> What you will do: Examine each line of the data. Copy those that contain the string "coffee".

START Data provided

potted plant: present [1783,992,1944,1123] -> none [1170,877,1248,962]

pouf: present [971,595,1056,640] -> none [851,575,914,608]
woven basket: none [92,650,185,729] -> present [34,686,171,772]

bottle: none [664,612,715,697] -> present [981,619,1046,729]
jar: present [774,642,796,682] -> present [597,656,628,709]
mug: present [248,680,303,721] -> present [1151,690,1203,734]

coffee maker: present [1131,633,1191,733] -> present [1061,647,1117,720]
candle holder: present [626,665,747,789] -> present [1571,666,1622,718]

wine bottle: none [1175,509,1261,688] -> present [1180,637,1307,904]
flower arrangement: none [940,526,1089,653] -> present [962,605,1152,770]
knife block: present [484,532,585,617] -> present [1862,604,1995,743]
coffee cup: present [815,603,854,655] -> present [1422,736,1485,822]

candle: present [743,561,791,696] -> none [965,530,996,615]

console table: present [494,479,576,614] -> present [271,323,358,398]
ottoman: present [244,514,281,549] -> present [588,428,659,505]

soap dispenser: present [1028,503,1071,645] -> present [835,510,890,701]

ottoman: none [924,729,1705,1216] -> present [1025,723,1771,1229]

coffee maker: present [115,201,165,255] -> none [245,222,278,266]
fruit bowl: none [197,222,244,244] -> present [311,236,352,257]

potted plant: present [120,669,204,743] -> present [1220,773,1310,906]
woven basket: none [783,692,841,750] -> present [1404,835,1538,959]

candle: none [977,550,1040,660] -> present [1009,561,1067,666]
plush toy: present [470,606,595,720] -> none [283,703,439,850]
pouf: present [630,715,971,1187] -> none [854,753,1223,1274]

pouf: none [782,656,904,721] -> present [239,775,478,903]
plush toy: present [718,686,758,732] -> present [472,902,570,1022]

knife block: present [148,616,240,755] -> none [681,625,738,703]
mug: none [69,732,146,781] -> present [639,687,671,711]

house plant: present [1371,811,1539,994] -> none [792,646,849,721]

END Data provided

> Solved exercise:
coffee maker: present [1131,633,1191,733] -> present [1061,647,1117,720]
coffee cup: present [815,603,854,655] -> present [1422,736,1485,822]
coffee maker: present [115,201,165,255] -> none [245,222,278,266]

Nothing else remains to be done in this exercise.